You should use this procedure when you already have a sample with a known assigned value and you want to estimate the bias and test whether it is significantly different to zero. It is possible for the bias from a study to be greater than zero due to the chance alone. This procedure ensures that the assumption that the bias is 0 is only falsely rejected 5% of the time when it is in fact true.
The standard error (SE) of the assigned value depends on the source of the assigned value. Reference materials usually are accompanied by a standard uncertainty, whereas proficiency testing materials usually specify the SD and number of laboratories. The standard error (SE) should be computed using the formula in the CLSI document.
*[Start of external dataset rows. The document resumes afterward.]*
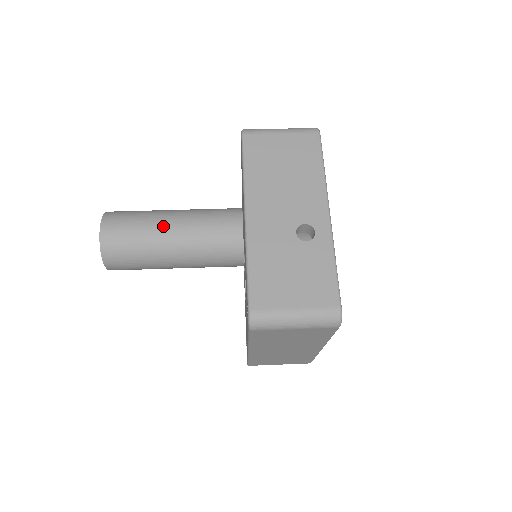
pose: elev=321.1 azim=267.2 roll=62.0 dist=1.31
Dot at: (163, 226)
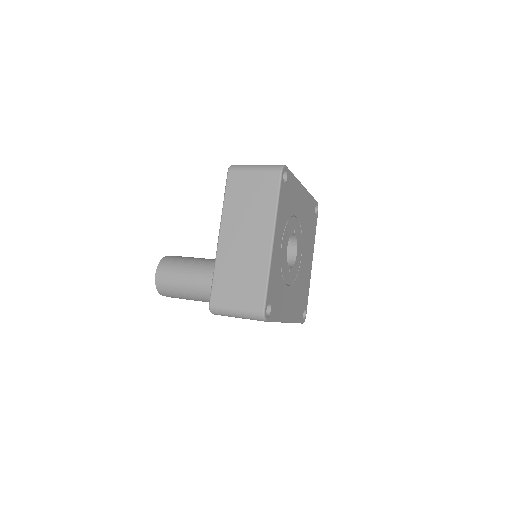
Dot at: occluded
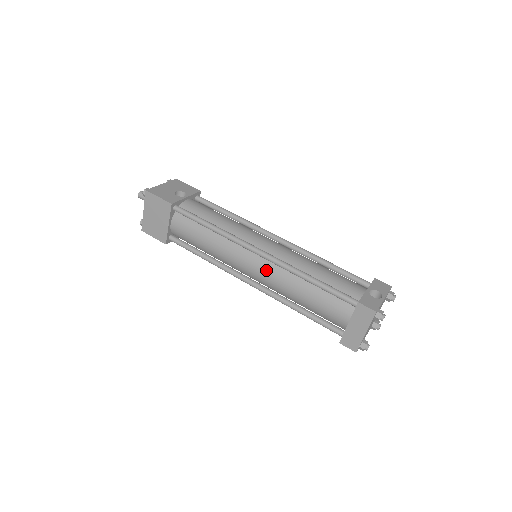
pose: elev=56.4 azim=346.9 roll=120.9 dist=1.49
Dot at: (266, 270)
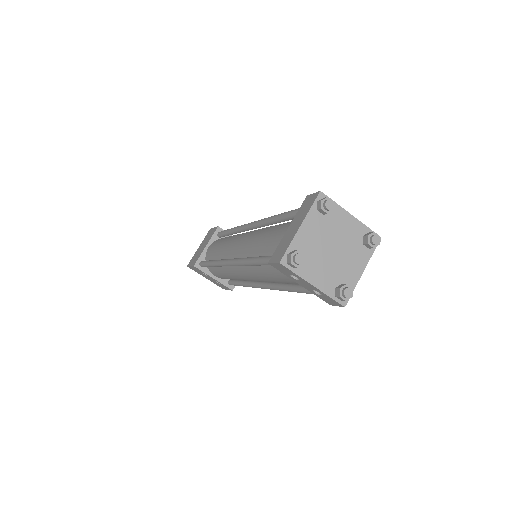
Dot at: (248, 235)
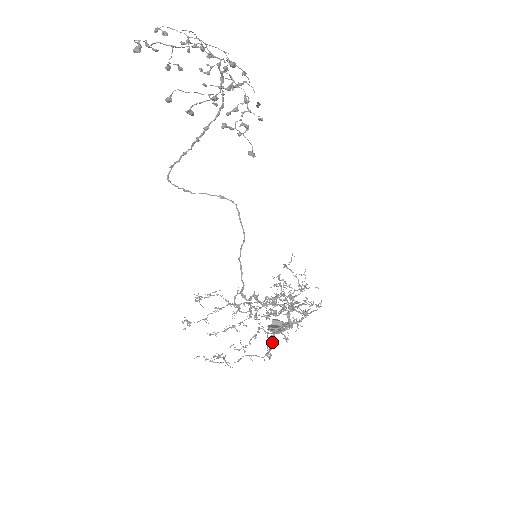
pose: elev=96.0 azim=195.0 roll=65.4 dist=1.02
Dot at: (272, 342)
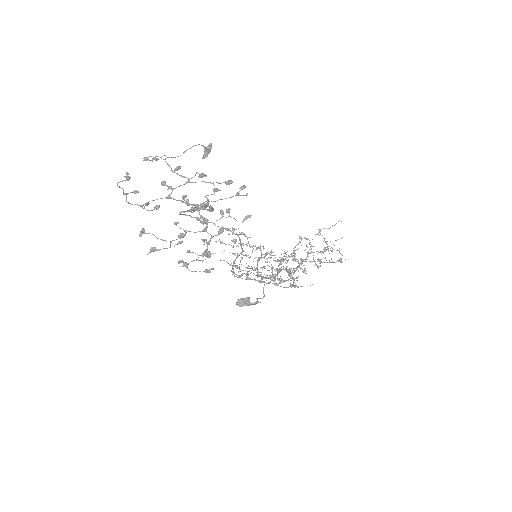
Dot at: (278, 272)
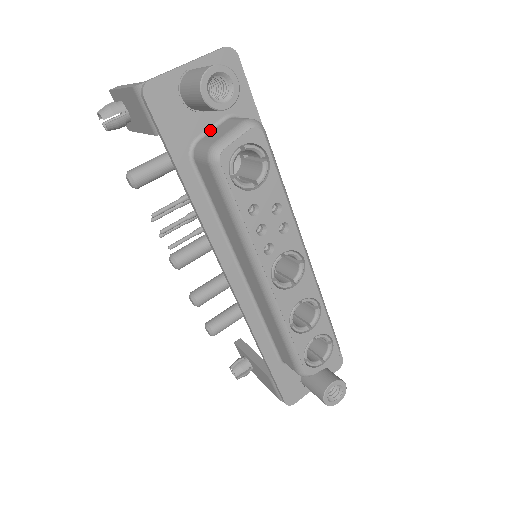
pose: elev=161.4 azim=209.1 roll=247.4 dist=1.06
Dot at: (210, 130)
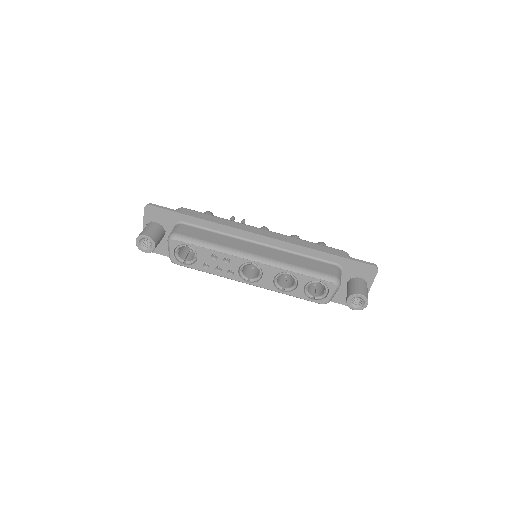
Dot at: occluded
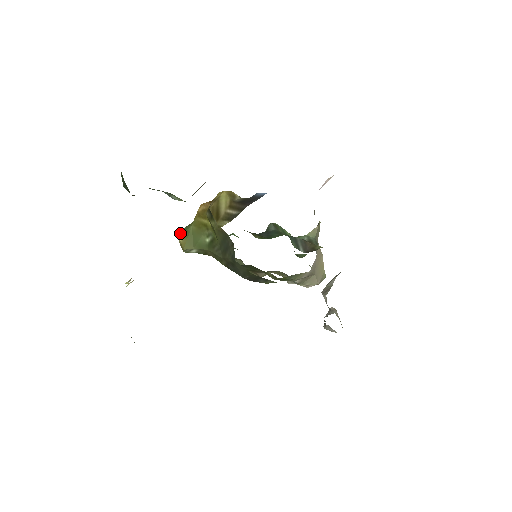
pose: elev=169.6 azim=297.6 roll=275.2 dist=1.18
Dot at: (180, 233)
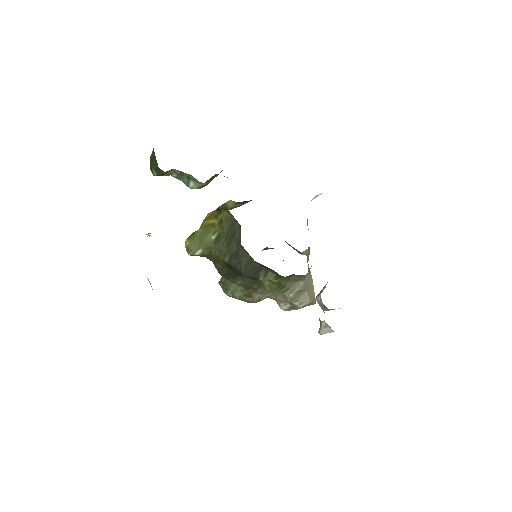
Dot at: (187, 238)
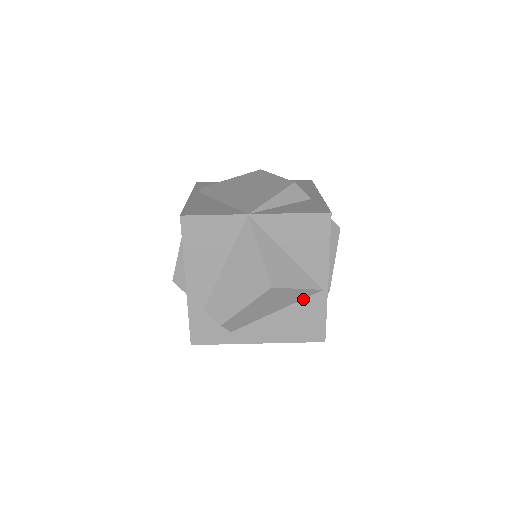
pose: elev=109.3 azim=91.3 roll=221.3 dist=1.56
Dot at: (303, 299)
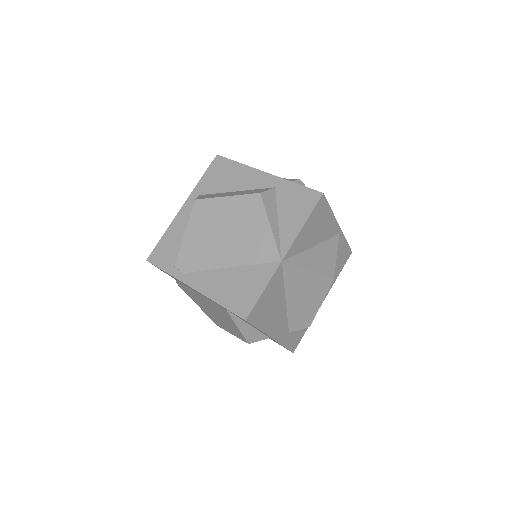
Dot at: occluded
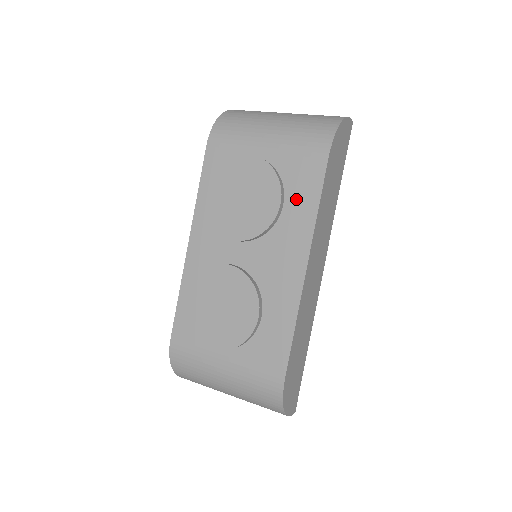
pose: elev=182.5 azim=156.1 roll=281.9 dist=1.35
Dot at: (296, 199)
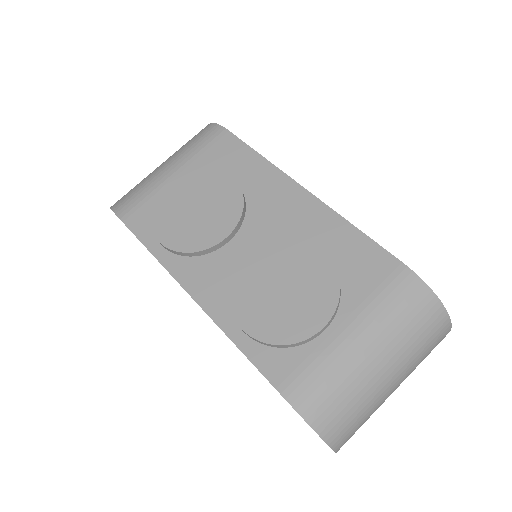
Dot at: (238, 168)
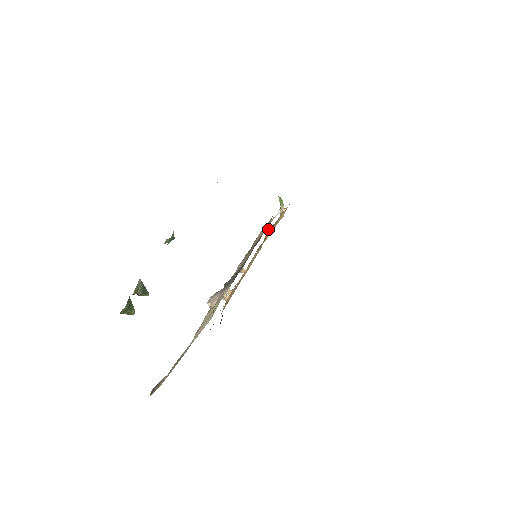
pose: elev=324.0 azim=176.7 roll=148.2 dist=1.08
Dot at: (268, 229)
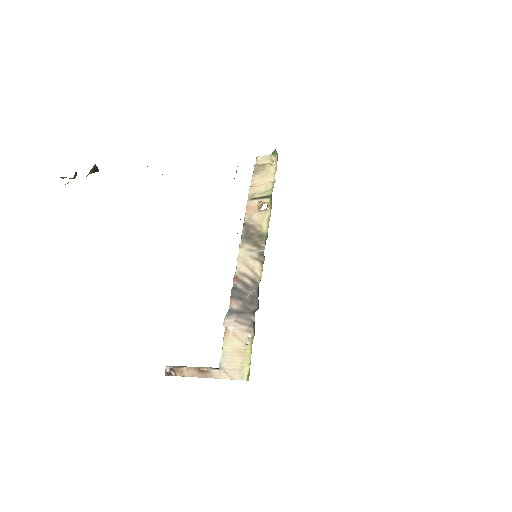
Dot at: (263, 203)
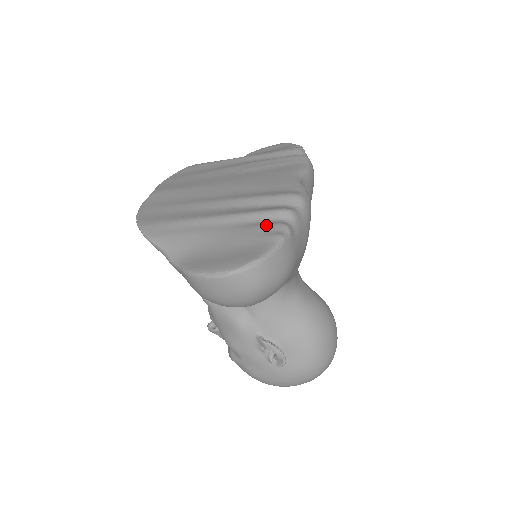
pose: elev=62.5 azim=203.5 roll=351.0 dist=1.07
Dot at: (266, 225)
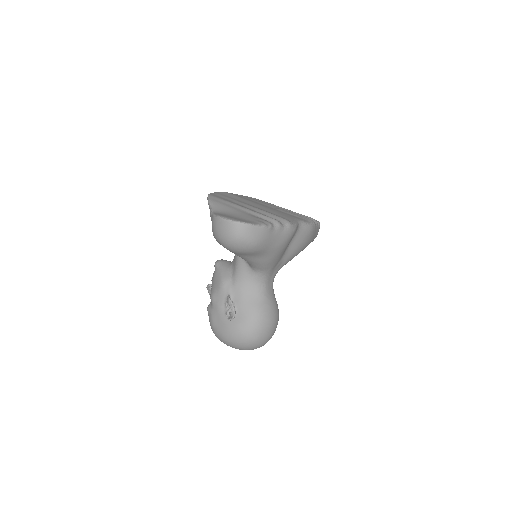
Dot at: (263, 219)
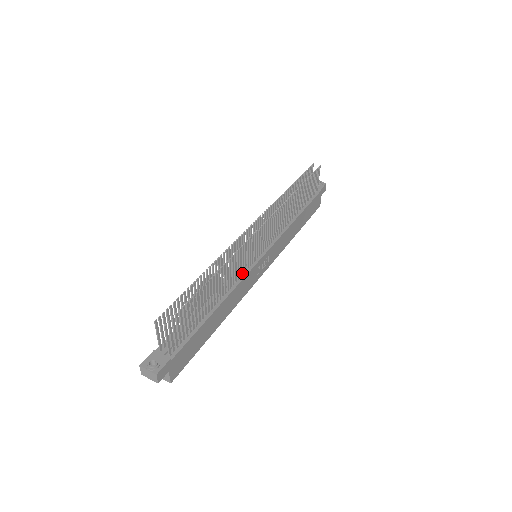
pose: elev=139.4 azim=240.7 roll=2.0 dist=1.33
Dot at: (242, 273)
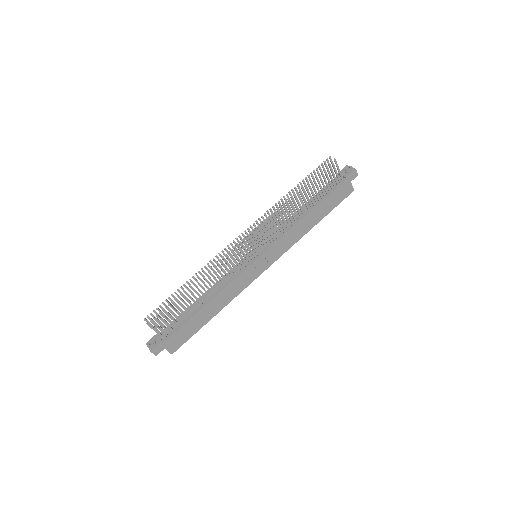
Dot at: (235, 274)
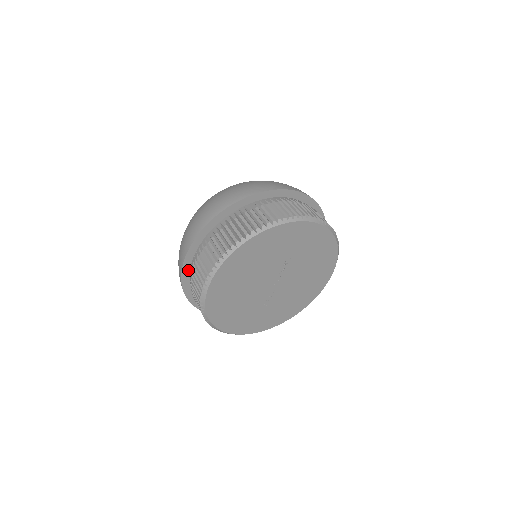
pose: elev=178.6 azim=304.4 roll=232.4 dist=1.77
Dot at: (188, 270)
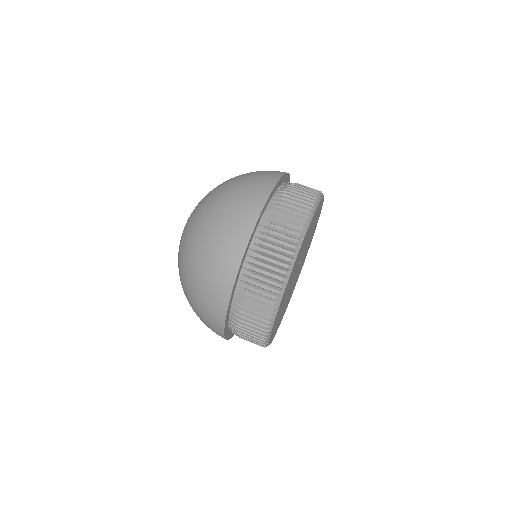
Dot at: (238, 277)
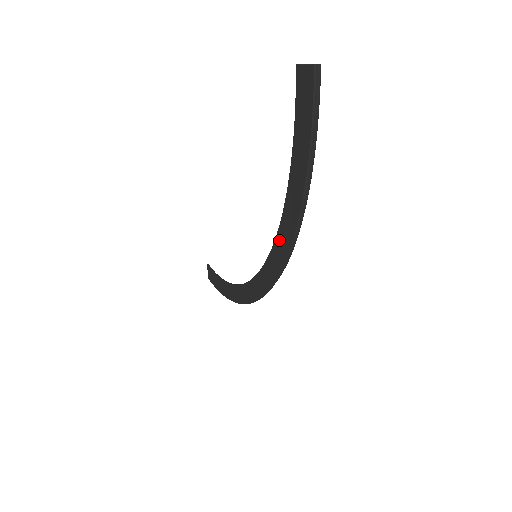
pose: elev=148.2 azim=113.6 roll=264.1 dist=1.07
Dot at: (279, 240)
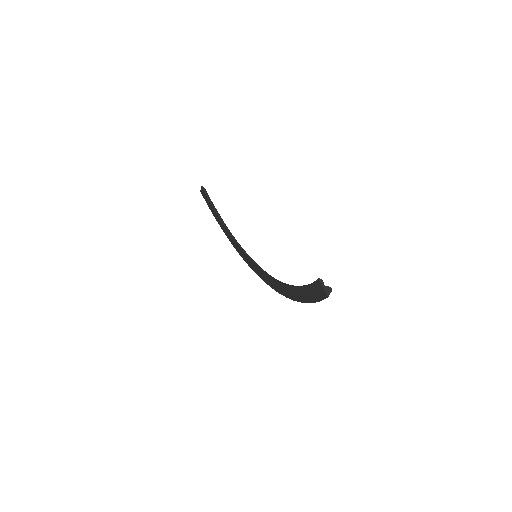
Dot at: (278, 285)
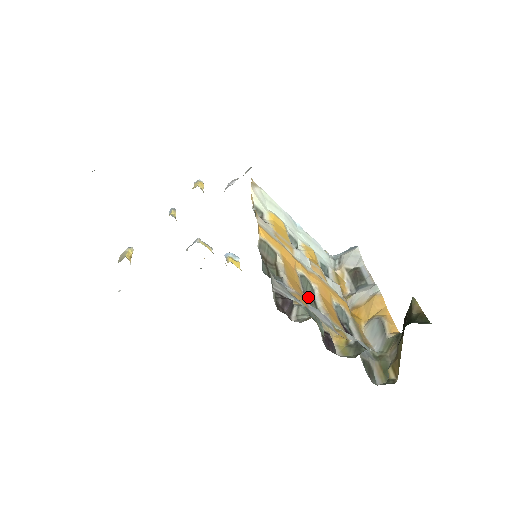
The degrees of freedom (DF) is usually only used when the sample is PT material and is equal to the number of laboratories minus 1.
CLSI EP15-A3 uses a familywise significance level so the overall significance level is a maximum of 5% regardless of the number of comparisons (for example, for 1 level the significance level is 5%, for 2 levels the significance level is 5%/2 = 2.5% for each level, for 3 levels the significance level is 5%/3 = 1.6% for each level).
The analysis report updates.
The table shows the observed and expected value along with the bias and the hypothesis test p-value for each level.
The hypothesis tests for level 1 and 2 are not significant in this example, but for level 3 the bias is significantly different from zero and is highlighted in red. You should therefore determine if the bias is acceptable for your laboratories needs by comparing it to user-specified allowable bias, or contact the manufacturer for further assistant in diagnosing the problem. If the hypothesis test is not statistically significant but the bias estimate is much larger than zero, you
may want to repeat the study with more data to be able to detect smaller departures from the zero.